By Joel Hall
To many people, paper is a common item, easily used, and just as easily thrown away. Sihui Vice, 24, of Jonesboro, however, uses paper to decorate, dazzle and accessorize.
Born in China and raised in Saipan, Sihui (pronounced "see-wee") Vice has recently made a name for herself making earrings, jewelry, chokers, and household decorations using the Japanese art of origami. Her creations were recently featured on ArtFire.com, an online community of 40,000 exhibiting craft and jewelry makers.
Growing up in Guangzhou, China, Vice was introduced to origami by cousins who taught her how to make paper stars. Unable to afford traditional origami paper, she used pieces of calendar paper to teach herself the art form.
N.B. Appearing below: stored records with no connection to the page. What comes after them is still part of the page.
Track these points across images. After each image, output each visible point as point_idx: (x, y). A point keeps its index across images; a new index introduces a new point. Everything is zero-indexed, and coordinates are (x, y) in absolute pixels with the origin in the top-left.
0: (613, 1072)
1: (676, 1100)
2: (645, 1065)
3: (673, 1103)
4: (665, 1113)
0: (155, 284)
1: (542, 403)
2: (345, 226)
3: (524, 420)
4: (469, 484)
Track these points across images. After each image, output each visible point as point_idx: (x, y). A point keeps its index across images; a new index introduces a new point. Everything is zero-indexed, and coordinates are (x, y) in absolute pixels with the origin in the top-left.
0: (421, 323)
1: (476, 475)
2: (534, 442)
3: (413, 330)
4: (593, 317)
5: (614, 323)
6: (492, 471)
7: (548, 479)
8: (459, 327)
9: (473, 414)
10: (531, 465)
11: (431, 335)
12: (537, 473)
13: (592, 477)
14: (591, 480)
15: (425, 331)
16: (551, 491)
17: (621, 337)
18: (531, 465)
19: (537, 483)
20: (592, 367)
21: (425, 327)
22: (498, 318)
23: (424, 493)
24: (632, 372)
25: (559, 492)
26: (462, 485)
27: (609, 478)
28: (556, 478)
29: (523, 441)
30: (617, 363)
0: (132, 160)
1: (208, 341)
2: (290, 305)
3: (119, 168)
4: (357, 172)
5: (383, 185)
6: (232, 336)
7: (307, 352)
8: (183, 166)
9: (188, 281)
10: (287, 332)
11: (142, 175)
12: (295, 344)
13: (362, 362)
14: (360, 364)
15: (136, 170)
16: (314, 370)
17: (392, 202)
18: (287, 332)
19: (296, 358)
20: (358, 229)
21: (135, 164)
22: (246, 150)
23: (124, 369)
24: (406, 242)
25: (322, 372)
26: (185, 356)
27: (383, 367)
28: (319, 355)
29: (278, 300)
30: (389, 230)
"We didn't have the money or resources to buy origami paper, so I would always cut strips out of calendars and make them that way," she said. "That's how I got started."
At the age of five, Vice's parents moved to Saipan to start a Chinese restaurant business. Five years ago, she married her husband, Chad, the son of an American missionary worker in Saipan, and eventually left Saipan for Jonesboro, where her husband began working for AirTran Airways.
During that time, Vice has studied Japanese and Chinese styles of origami and learned how to make a number of unique paper, and ribbon, creations. At her online studio, www.peacefullyfolding.com, she sells earrings, magnets, hairpins, greeting cards, ribbon roses, ladies' chokers, baby mobiles, wind chimes, and other items.
Kevin Ian, director of social media for Tuscon, Ariz.-based ArtFire.com, said Vice's work was featured on the company's web site because it is so different.
"We have about 40,000 artisans right now, most of those are jewelry makers," Ian said. "A lot of our artists work with beading ... we don't have a lot of people working with origami. It's very creative.
"The pieces that I like the most are the rose chokers that she makes out of ribbon," he continued. "Her works stand out from the rest of the jewelry crowd. It's definitely a good medium, and she does her craft very well."
Vice's works range from simple items, such as paper cranes and turtles, to more complex items, such as kusudama balls. The decorative polyhedrons each require 60 pieces of origami paper and four hours of folding to make.
Vice, who works part-time as a book seller at Barnes and Noble in Morrow, said that until recently, her origami creations were more of a calming hobby than a source of income.
"The store online is called Peacefully Folding," said Vice. "I named it that because, when I'm folding, I can kind of block out everything and concentrate on that one piece. It's really calming to me. I didn't really start selling until this year.
"At the bookstore, it [the topic of origami] doesn't usually come up," she said. "If people see my earrings, they will say, 'Those are so cool,' and I will say, 'I made them.' When you see a piece of paper and can turn it into something pretty, I think it's cool."